Henrick Wharton was op 6 december 1618 getrouwd met Helena Godefroijs van Wal. Henrick was afkomstig uit Norwich, Helena uit Leiden. Beiden woonden toen al in de Jansstraat.

In 1636 werd een schuldbekentenis opgesteld ten behoeve van Tanneke van Dorsten, weduwe van Philips Luda, met als onderpand het huis in de Lange Jansstraat. Er werd een plecht ten behoeve van Tanneke van Dorsten op het huis gevestigd.
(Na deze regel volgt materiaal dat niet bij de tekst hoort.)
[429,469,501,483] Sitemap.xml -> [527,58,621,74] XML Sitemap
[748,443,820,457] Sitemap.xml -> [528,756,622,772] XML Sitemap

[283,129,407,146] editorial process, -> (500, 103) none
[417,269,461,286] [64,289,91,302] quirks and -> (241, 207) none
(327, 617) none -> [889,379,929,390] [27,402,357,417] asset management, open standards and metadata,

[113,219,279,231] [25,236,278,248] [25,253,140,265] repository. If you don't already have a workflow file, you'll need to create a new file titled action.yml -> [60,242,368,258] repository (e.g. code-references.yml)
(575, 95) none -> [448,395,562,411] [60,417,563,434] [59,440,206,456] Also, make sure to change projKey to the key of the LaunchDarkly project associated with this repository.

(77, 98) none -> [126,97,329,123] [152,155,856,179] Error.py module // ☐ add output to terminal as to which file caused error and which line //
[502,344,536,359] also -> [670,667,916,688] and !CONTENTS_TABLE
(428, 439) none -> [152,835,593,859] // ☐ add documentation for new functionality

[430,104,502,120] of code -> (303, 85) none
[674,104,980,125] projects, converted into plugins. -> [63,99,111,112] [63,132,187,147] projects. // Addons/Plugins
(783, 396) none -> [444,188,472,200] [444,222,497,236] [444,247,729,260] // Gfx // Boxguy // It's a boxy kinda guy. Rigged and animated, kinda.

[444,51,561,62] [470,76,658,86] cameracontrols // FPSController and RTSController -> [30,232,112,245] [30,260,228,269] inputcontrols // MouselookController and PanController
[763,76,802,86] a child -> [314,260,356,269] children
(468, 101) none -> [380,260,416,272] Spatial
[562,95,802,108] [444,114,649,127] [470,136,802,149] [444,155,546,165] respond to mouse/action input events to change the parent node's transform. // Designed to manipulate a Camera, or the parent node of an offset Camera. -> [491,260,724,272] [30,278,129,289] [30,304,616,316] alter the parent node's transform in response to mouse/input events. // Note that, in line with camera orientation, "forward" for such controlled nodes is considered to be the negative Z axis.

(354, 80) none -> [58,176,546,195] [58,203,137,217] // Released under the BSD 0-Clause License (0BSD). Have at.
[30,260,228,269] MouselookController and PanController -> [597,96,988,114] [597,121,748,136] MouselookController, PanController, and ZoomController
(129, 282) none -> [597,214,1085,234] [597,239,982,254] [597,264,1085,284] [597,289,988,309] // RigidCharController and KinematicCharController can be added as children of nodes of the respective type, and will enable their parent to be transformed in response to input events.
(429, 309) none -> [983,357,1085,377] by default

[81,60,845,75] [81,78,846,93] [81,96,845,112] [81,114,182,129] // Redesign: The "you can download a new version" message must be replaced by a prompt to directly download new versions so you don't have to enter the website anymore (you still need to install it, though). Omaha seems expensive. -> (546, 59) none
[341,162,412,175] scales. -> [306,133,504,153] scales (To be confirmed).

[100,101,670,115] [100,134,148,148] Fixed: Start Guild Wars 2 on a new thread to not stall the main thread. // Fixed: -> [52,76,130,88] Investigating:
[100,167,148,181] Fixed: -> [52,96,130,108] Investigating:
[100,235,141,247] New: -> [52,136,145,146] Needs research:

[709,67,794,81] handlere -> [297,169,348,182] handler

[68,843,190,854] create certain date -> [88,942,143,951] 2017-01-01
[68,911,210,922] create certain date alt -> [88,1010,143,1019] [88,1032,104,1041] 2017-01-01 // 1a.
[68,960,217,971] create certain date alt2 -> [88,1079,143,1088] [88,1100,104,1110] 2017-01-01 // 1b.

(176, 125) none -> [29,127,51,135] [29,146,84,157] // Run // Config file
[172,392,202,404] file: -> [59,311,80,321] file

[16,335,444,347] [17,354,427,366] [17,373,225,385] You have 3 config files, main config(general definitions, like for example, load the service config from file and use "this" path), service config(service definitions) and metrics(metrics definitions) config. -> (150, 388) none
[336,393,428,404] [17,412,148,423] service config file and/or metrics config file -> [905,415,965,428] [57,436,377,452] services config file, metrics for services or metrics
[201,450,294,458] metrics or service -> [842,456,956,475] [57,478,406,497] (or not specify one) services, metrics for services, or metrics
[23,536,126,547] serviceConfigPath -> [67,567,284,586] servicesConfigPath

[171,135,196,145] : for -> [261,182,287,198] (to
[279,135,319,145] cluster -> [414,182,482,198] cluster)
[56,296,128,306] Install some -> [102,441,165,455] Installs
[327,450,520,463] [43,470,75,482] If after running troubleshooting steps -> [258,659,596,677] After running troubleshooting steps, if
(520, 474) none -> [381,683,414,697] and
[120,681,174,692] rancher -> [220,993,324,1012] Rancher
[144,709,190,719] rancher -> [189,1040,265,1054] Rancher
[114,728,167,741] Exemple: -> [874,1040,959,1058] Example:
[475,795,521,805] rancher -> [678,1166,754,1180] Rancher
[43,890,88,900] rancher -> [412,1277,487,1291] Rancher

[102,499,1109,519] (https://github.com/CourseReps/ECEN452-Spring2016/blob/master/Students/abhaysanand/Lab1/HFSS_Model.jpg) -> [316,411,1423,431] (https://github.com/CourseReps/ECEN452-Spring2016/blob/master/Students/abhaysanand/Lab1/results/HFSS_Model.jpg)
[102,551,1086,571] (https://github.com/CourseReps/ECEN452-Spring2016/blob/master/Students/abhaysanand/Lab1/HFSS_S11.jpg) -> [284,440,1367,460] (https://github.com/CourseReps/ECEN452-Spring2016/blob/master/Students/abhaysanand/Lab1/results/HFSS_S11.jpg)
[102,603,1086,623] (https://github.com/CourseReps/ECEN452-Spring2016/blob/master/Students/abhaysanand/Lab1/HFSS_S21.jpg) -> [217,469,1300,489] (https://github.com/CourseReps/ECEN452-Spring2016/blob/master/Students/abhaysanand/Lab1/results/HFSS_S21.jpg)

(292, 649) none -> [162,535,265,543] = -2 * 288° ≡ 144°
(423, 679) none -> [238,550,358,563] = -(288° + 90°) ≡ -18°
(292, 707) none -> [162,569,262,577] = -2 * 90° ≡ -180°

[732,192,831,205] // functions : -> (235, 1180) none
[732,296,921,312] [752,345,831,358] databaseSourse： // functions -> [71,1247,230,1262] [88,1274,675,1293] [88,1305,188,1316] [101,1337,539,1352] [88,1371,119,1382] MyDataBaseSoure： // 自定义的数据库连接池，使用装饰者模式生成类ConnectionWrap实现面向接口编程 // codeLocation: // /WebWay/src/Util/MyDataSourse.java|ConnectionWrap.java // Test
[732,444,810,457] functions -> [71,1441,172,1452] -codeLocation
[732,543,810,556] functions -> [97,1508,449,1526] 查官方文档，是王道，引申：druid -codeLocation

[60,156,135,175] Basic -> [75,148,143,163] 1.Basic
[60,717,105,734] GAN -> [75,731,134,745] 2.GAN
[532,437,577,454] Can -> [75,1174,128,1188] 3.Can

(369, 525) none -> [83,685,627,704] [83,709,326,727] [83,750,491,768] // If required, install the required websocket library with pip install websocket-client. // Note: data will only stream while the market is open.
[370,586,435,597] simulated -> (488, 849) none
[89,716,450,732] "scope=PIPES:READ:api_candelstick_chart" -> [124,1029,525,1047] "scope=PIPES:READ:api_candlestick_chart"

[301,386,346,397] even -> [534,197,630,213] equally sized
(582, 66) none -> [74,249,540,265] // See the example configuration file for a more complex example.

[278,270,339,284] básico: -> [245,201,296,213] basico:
Simon de Bruijn en Weijdelmoet van Vollenhove

In 1644 was het huis in handen van Simon de Bruijn en Weijdelmoet van Vollenhove. Simon de Bruijn en Weyntgen Lambrechts van Vollenhoven waren in 1632 getrouwd. Simon de Bruijn was chirurgijn (protest, 1641).

Anthony Weerhorst

In 1644 transporteerden Simon de Bruijn en Weijdelmoet van Vollenhove alinge huijsinge en hofstede aan Anthonis Christiaensen Weerhorst en Aeltgen van Angeren. Op het huis rustten drie plechten, waaronder de plecht ten behoeve van juffrouw van Dorsten.

Anthonis Christiaensen Weerhorst en Aeltgen van Angeren waren in 1634 getrouwd. Het echtpaar woonde in 1641 (doop) al in de St. Jansstraat.

In 1657 gaf Anna (Tanneke) van Dorsten procuratie om de plecht, gevestigd in 1636, te transporteren.

In oktober 1661 gaf Weerhorst procuratie tot het vestigen van een plecht van f 750,- ten behoeve van Wilhelm van der Meulen te Utrecht op een huis en erf aan de noordzijde van de St. Jansstraat waar het Kasteel van Oranje uithangt.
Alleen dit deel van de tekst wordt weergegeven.